There seemed no special significance anywhere, no sign that a war had begun.

But as we neared the post-office I caught sight of something that to me was most significant of all—a small brown two-seater car.  I walked over to it; a man saw me examining the licence.  “If you’re looking for the tall gentleman,” he came over to say, “I think he took a walk up the hill.”

I turned to Mrs. Rainier.  “CHARLES?” was all she whispered.

“Might be.  It meets the Club porter’s description and it was hired from a London firm.”

We turned off the main road by a path crossing an open field towards the hill; as we were climbing the chime of three quarters came up to us, blown faint by the breeze.  The slope was too steep for much talk, but when we came within a few yards of the ridge she halted to gain breath, gazing down over the village.

“Looks as if it has never changed.”

“I don’t suppose it has, much, in a thousand years.”

“That makes twenty seem only yesterday.”

“If we meet him, what are you going to say?”

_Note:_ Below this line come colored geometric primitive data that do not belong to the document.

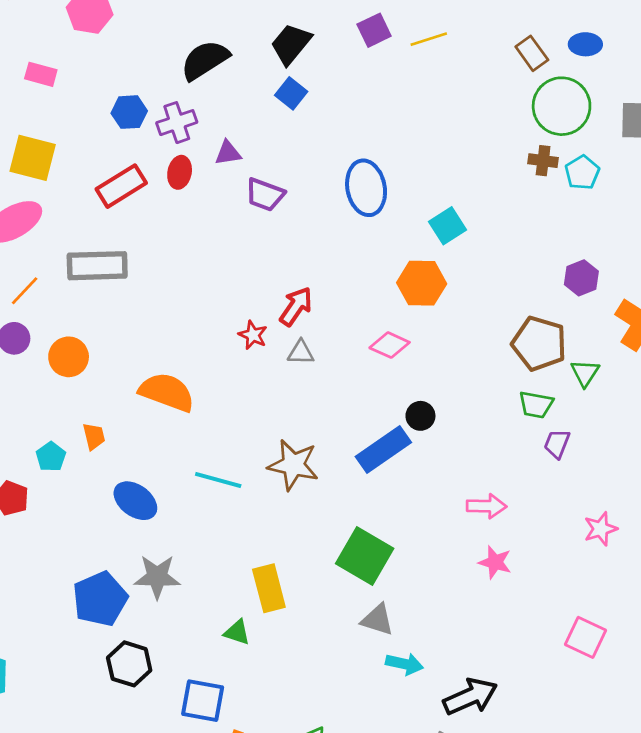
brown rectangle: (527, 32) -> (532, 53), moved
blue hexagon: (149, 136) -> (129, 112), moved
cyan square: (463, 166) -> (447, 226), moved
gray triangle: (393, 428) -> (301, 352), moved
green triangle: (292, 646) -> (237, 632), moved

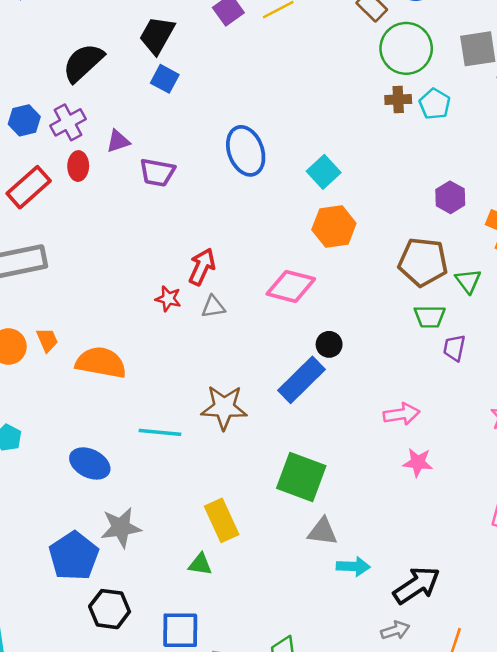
orange hexagon: (422, 283) -> (334, 226), moved
pink diamond: (390, 345) -> (291, 286), size x1.4
orange trapezoid: (94, 436) -> (47, 340), moved

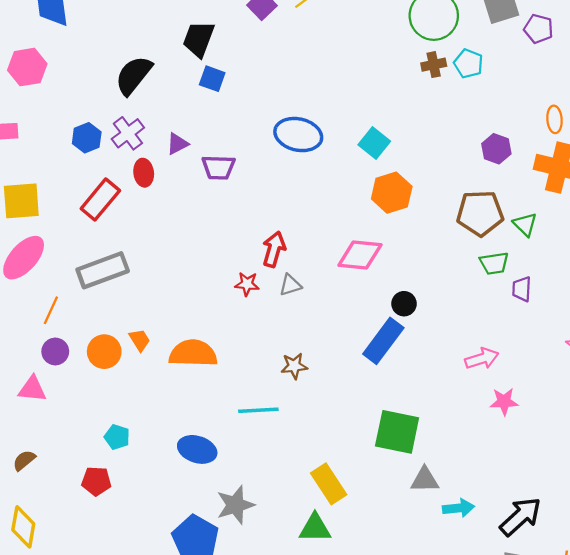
blue ellipse: (246, 151) -> (298, 135), turned -48
brown star: (224, 407) -> (294, 366), moved, size x0.6
green triangle: (200, 564) -> (315, 528), size x1.4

“I don’t know.  I can’t know—before I see him.”

“He’ll wonder why on earth we’ve come HERE, of all places.”

“Then we’ll ask him why on earth HE’S here.  Perhaps we’ll both have to pretend we came to look at the five counties.”

She resumed the climb, and in another moment we could see that the summit dipped again to a further summit, perhaps higher, and that in the hollow between lay a little pond.  There was a man lying beside it with arms outstretched, as if he had flung himself there after the climb.  He did not move as we approached, but presently we saw smoke curling from a cigarette between his fingers.

“He’s not asleep,” I said.  “He’s just resting.”

I saw her eyes and the way her lips trembled; something suddenly occurred to me.  “By the way, how did you know there were FIVE counties?”

But she didn’t answer; already she was rushing down the slope.  He saw her in time to rise to his feet; she stopped then, several yards away, and for a few seconds both were staring at each other, hard and still and silent.  Then he whispered something I couldn’t hear; but I knew in a flash that the gap was closed, that the random years were at an end, that the past and the future would join.  She knew this too, for she ran into his arms calling out:

“Oh, Smithy—Smithy—it may not be too late!”